Depuis le début de l’année, l’actualité est marquée par une série d’événements majeurs, historiques, et, dans ce tumulte de l’histoire, les « gros titres » se bousculent à un rythme qui ne permet aucun approfondissement, aucune mise en perspective. Tout est traité dans l’instant, dans une immédiateté qui laisse peu de place à la réflexion. Les résultats et les conséquences politiques des élections cantonales -qui ont pris cette semaine le relais, dans les éditoriaux, de la catastrophe nucléaire au Japon ou de l’intervention militaire en Lybie - n’échappent pas à la règle. La montée du Front National qui constitue l’évènement remarquable, combiné avec le taux d’ abstention record de ces élections partielles, est analysée avec une focale extrêmement réduite : la plupart des médias s’intéressent en priorité aux conséquences politiciennes de ce vote et notamment à la stratégie électorale des partis dominants face au phénomène « Le Pen », s’abstenant de mener un vrai travail d’information et de questionnement sur les thèses défendues par le Front National. Les différences de positionnement au sein de l’Exécutif et les états d’âme des leaders de l’UMP occupent les rédactions qui entretiennent et alimentent ainsi le rejet de la classe politique traditionnelle par l’homme de la rue. Une fois de plus la communication et les images prennent le pas sur une véritable information et sur le débat démocratique. Et le jeu de dupes peut continuer, avec la complicité de journalistes paresseux et complaisants.
L‘UMP redore à bon compte son blason de parti respectueux des valeurs de la République en vouant aux gémonies un mouvement dont il s’inspire désormais largement pour toutes les questions de société et le parti de Marine le Pen endosse, quant à lui, avec satisfaction, les habits de victime et de « souffre-douleur » de formations « républicaines » de plus en plus discréditées. Le FN peut d’autant plus facilement prétendre se ranger auprès des petites gens et des exclus et se présenter comme un parti de contestation du système en place qu’il est rejeté et vilipendé par les partis de gouvernement. Le FN prospère sur un terrain qui lui est particulièrement favorable : celui de l’incantation et de la stigmatisation en provenance de partis usés par le pouvoir. Le brouhaha médiatique et l’agitation provoquée par quelques prises de position extrêmes masquent assez commodément les autres réalités du programme du Front.

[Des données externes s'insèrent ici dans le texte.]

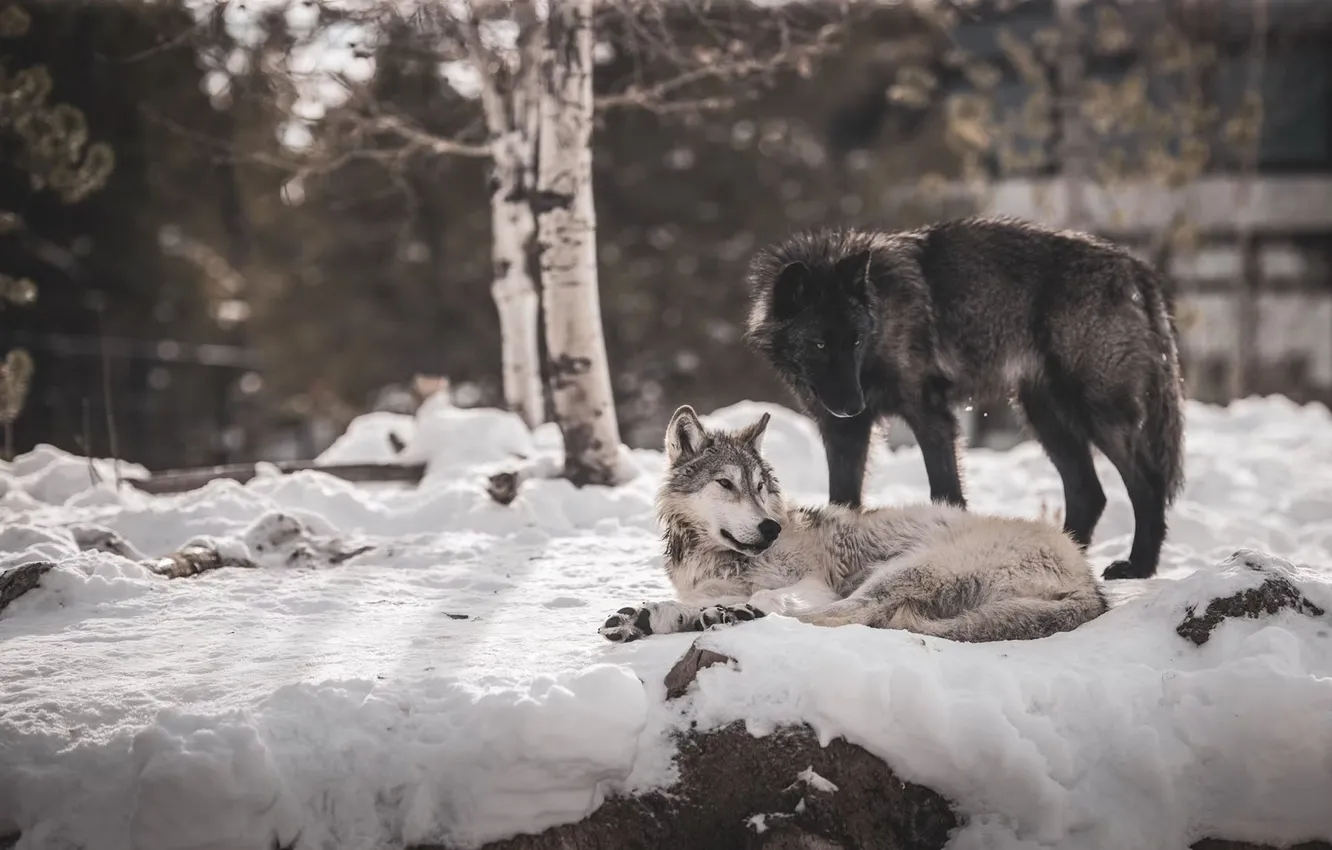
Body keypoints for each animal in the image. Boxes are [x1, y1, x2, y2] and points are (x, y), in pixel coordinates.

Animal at [598, 405, 1107, 644]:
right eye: (726, 483)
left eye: (760, 486)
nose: (770, 529)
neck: (717, 559)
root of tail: (1091, 583)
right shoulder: (708, 586)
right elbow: (702, 600)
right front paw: (658, 613)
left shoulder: (813, 584)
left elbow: (777, 597)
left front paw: (730, 610)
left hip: (903, 570)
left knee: (852, 615)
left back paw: (733, 617)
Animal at [742, 215, 1186, 580]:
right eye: (818, 344)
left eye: (854, 341)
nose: (854, 406)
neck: (882, 316)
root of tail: (1135, 267)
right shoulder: (842, 432)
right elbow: (843, 500)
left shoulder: (930, 416)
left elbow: (946, 492)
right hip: (1045, 416)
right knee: (1088, 492)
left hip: (1096, 412)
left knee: (1147, 483)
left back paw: (1139, 566)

De même que Nicolas Sarkozy avait pu « vendre » très librement un programme qui ne pouvait déboucher que sur une aggravation des difficultés pour les plus démunis, Marine le Pen peut affirmer, sans être contredite, conduire un mouvement qui défend les intérêts du peuple, car ses véritables propositions notamment en matière économique et sociale ne sont jamais exposées et sont donc inconnues du grand public Or, ainsi que le met en lumière fort opportunément un petit ouvrage édité par un collectif qui regroupe des militants de la FSU, de la CGT, de la CFDT et de Solidaires, le Front National est « le pire ennemi des salariés ». Loin de remettre en cause la logique capitaliste qui est à l’origine de la plupart des maux touchant les plus défavorisés, Le FN est aussi un partisan de l’ordre patronal. La démonstration peut en être faite très aisément, étayée par de multiples exemples. Pour ne citer que quelques propositions *:
- La loi Aubry sera abrogée et l’organisation du temps de travail négociée par branches et par entreprises entre partenaires sociaux.
- La gestion de la formation continue sera entièrement confiée aux organisations professionnelles.
- Le salaire direct sera instauré. Pour cela, « les charges sociales, patronales et salariales devront décroître considérablement de façon à augmenter les revenus directs des salariés, ceux-ci auront alors la liberté d’affecter à des organismes de leur choix le surplus ainsi dégagé sous forme de cotisations complémentaires d’assurance-maladie ou d’assurances-vieillesse, à travers des mutuelles ou régimes spécifiques d’entreprise existants ou à créer ».
- L’obligation juridique d’assurance-maladie sera conservée mais le libre-choix de l’organisme d’assurance instauré pour les risques les moins graves ( un organisme, sous tutelle de l’Etat, prendra en charge le « gros risque », le « petit risque » sera pris en charge et géré, soit par la sécurité sociale actuelle, soit par des organismes mutualistes ou d’assurance privée).
- Etc . . .
Marine Le Pen est donc, comme le fut Sarkozy en 2007, avant tout le produit d’une communication trompeuse et dévoyée. Son parti doit être combattu sur le terrain des idées mais encore faut-il pour cela qu’une certaine classe médiatique prenne la peine d’informer les citoyens et de faciliter un vrai débat démocratique.